Tren ini sejalan dengan meningkatnya kesadaran finansial di media sosial, di mana banyak kreator berbagi tips budgeting, investasi, dan cara hidup hemat ala Gen Z.
Gaya Hidup Hemat Pilihan atau Terpaksa?
Fenomena hemat yang dijalani Gen Z memunculkan dua sisi interpretasi:
- Pilihan Sadar – Banyak anak muda ingin hidup lebih sederhana dan fokus pada tujuan jangka panjang, seperti menabung untuk rumah atau dana darurat.
- Tekanan Ekonomi – Tingginya biaya hidup membuat mereka terpaksa mengurangi pengeluaran untuk hiburan dan kencan.

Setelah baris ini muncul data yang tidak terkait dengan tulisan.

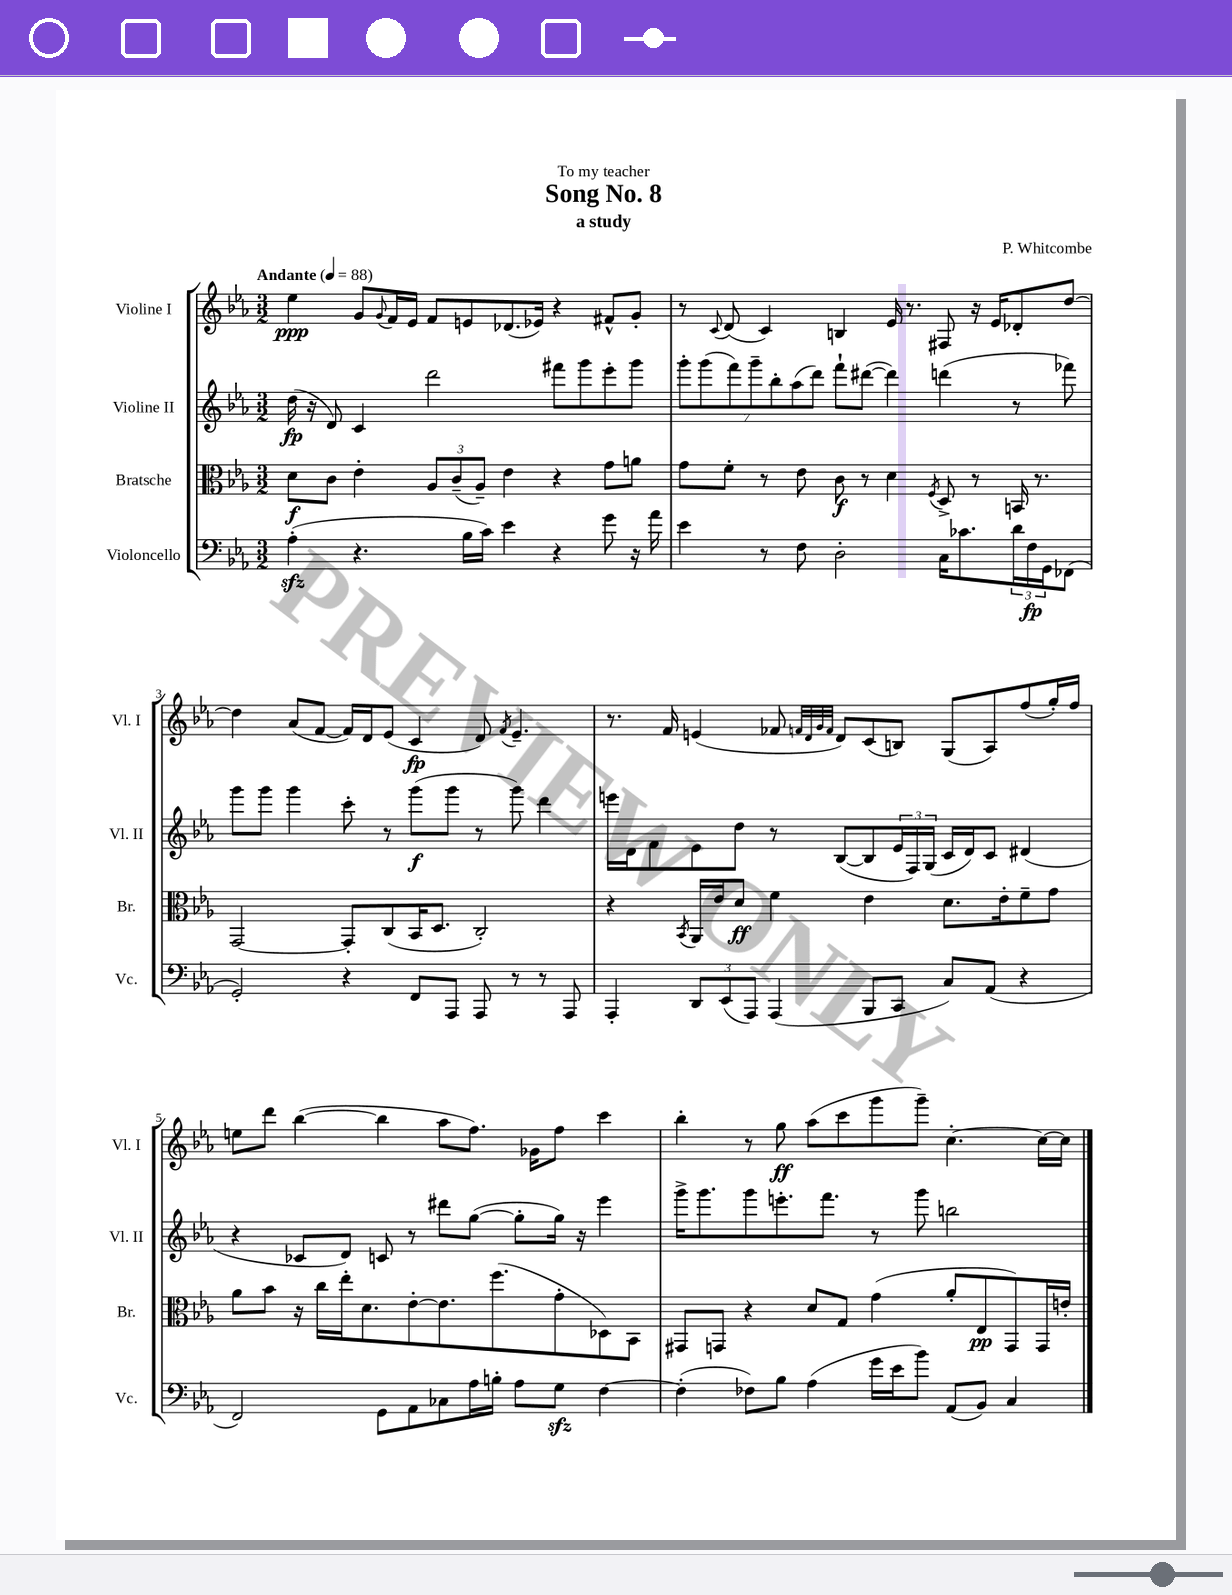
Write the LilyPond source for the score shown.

\header { title = "Song No. 8" composer = "P. Whitcombe" subtitle = "a study" dedication = "To my teacher" }
<<
\new StaffGroup <<
\new Staff = "s0" \with { instrumentName = "Violine I" shortInstrumentName = "Vl. I" } {
    \clef treble \key ees \major \numericTimeSignature \time 3/2 \tempo "Andante" 4 = 88
    ees''4\ppp g'8 \appoggiatura { g'8 } f'16 ees'16 f'8 e'8 des'8.( ees'16) r4 fis'8-^ g'8-. |
    r8 \appoggiatura { c'8 } d'8( c'4) b4 ees'16 r8. fis8 r16 ees'16 des'8-. d''8~ |
    d''4 aes'8( f'8~ f'16) d'16 ees'8( c'4\fp d'8) \acciaccatura { f'8 } ees'4.-- |
    r8. f'16 e'4( fes'8 \grace { f'32 d'32 g'32 f'32 } d'8) c'8( b8) g8( aes8) f''8( g''16-.) f''16 |
    e''8 d'''8 bes''4~( bes''4 aes''8 f''8.) ges'16 f''8 c'''4 |
    bes''4-. r8 g''8\ff aes''8( c'''8 g'''8 g'''8--) c''4.~-. c''16~ c''16 \bar "|." |
}
\new Staff = "s1" \with { instrumentName = "Violine II" shortInstrumentName = "Vl. II" } {
    \clef treble \key ees \major \numericTimeSignature \time 3/2
    d''16\fp( r16 d'8) c'4 d'''2 fis'''8 g'''8 ees'''8-. g'''8 |
    \tuplet 7/4 { g'''8-. g'''8( f'''8) g'''8-- bes''8-. aes''8( d'''8) } f'''8-! dis'''8~( dis'''4) d'''4( r8 fes'''8) |
    g'''8 g'''8 g'''4 c'''8-. r8 g'''8\f( g'''8 r8 g'''8) d'''4 |
    e'''16 d'16 f'8 ees'8 d''8 r8 bes8~( bes8 \tuplet 3/2 { ees'16 f16) g16( } c'16 d'16) c'8 dis'4( |
    r4 ces'8 d'8) c'8 r8 dis'''8 g''8~( g''8-. g''16) r16 ees'''4 |
    g'''16-> g'''8. g'''8 e'''8.-. f'''8. r8 g'''8 b''2 \bar "|." |
}
\new Staff = "s2" \with { instrumentName = "Bratsche" shortInstrumentName = "Br." } {
    \clef alto \key ees \major \numericTimeSignature \time 3/2
    d'8\f c'8 ees'4-. \tuplet 3/2 { aes8 c'8--( aes8--) } ees'4 r4 g'8 a'8 |
    g'8 f'8-. r8 ees'8 c'8\f r8 d'4 \acciaccatura { f8 } d8-> r8 b,16 r8. |
    g,2~ g,8-. c8( bes,16 d8. c2-.) |
    r4 \acciaccatura { bes,8 } aes,16 ees'16 d'8\ff f'4 ees'4 d'8. ees'16-. f'8-- g'8 |
    aes'8 bes'8 r16 c''16 ees''16-. d'8. ees'8~-. ees'8. f''8.( g'8-. des8) bes,8 |
    gis,8 g,8 r4 d'8 g8 g'4( aes'8-. ees8\pp g,8) g,16 e'16-. \bar "|." |
}
\new Staff = "s3" \with { instrumentName = "Violoncello" shortInstrumentName = "Vc." } {
    \clef bass \key ees \major \numericTimeSignature \time 3/2
    aes4-.\sfz( r4. bes16 c'16) ees'4 r4 g'8 r16 aes'16 |
    ees'4 r8 f8 d2-. c16 ces'8. \tuplet 3/2 { d'16 f16\fp g,16 } fes,8( |
    g,2-.) r4 f,8 aes,,8 aes,,8 r8 r8 aes,,8 |
    aes,,4-. \tuplet 3/2 { d,8 ees,8( aes,,8) } aes,,4( bes,,8 c,8 c8) aes,8( r4 |
    f,2) g,8 aes,8 ces8 aes16 b16-. aes8 g8\sfz f4~ |
    f4-.( fes8) bes8 aes4( g'16 ees'16 bes'8) aes,8( bes,8) c4 \bar "|." |
}
>>
>>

Meski demikian, sebagian Gen Z juga melihat gaya hidup hemat sebagai bentuk self-care finansial, di mana mereka lebih menghargai stabilitas keuangan dibandingkan kesenangan sesaat.
Gen Z dan Masa Depan Keuangan
Survei Bank of America ini menegaskan bahwa Generasi Z sedang menghadapi realitas ekonomi yang kompleks. Dengan penghasilan yang terbatas, inflasi yang tinggi, dan biaya hidup yang terus meningkat, banyak anak muda memilih untuk:
- Mengurangi pengeluaran hiburan, termasuk kencan
- Memperkuat tabungan dan melunasi utang
- Mengurangi ketergantungan pada dukungan keluarga
Fenomena ini sekaligus menjadi bukti bahwa anak muda tidak selalu boros, dan mereka mampu menyesuaikan diri dengan tantangan finansial yang ada. Dalam jangka panjang, kedisiplinan Gen Z dalam mengatur uang bisa menjadi modal penting untuk mencapai kemandirian finansial.